First, appellant’s claim is barred under Knaffla by his failure to raise the police-report issue on direct appeal or in a previous petition for postconviction relief.[1]  It is undisputed that the police report on which appellant based the ineffective-assistance claim was in his counsel’s possession at opening argument.  Appellant knew or should have known about the report at trial, and his failure to raise the issue in his first appeal or in a previous postconviction petition precludes him from doing so now.  See Knaffla, 309 Minn. at 252, 243 N.W.2d at 741.

Second, appellant’s ineffective-assistance claim is based solely on his counsel’s strategic decision not to impeach a witness; that decision is not subject to appellate review for competency.  See Opsahl v. State, 677 N.W.2d 414, 421 (Minn. 2004) (stating that appellate courts generally will not review claims of ineffective assistance of counsel based on trial strategy); State v. Jones, 392 N.W.2d 224, 236 (Minn. 1986) (observing that strategic questions such as “[w]hich witnesses to call at trial and what information to present to the jury are questions that lie within the proper discretion of the trial counsel”).  Appellant’s challenge to his counsel’s strategic decisions does not require additional fact finding and is therefore procedurally barred under KnafflaCompare Dukes, 621 N.W.2d at 255 (concluding claim was not Knaffla-barred when evidentiary hearing was required to establish whether appellant had consented to attorney's decision to concede appellant's guilt), with Robinson v.
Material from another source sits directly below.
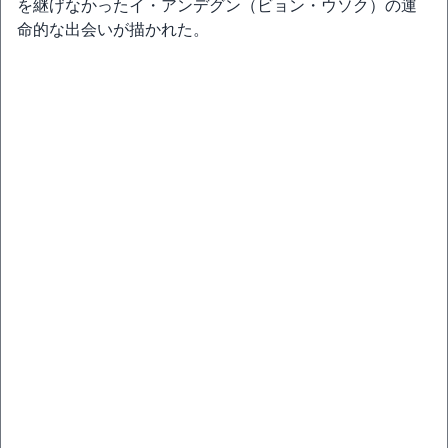
を継げなかったイ・アンデグン（ビョン・ウソク）の運
命的な出会いが描かれた。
State, 567 N.W.2d 491, 494-95 (Minn. 1997) (concluding that all but two of petitioner's ineffective-assistance-of-counsel claims were Knaffla-barred because claims involved issues of trial strategy, while claims involving client-attorney communication required evidentiary hearing).

Finally, as to Pilot’s claim of ineffective assistance of appellate counsel, the supreme court has held that when a claim of ineffective assistance of trial counsel has no legal merit, an appellant may not base a claim of ineffectiveness of appellate counsel on the failure to raise the claim.  Sutherin v. State, 574 N.W.2d 428, 435 (Minn. 1998).


[1] In June 1999, the Minnesota Supreme Court affirmed appellant’s convictions of first-degree criminal sexual conduct and attempted first-degree murder on direct review.  State v. Pilot, 595 N.W.2d 511, 513 (Minn. 1999).  Appellant filed petitions for postconviction relief in 2000 and 2003, both of which were denied by the district court; those denials were affirmed by this court.  Pilot v. State, No. C3-01-1464 (Minn. App. Nov. 13, 2002) (no review sought); Pilot v. State, No. A04-345 (Minn. App. Dec. 28, 2004), review denied (Minn. Apr. 19, 2005).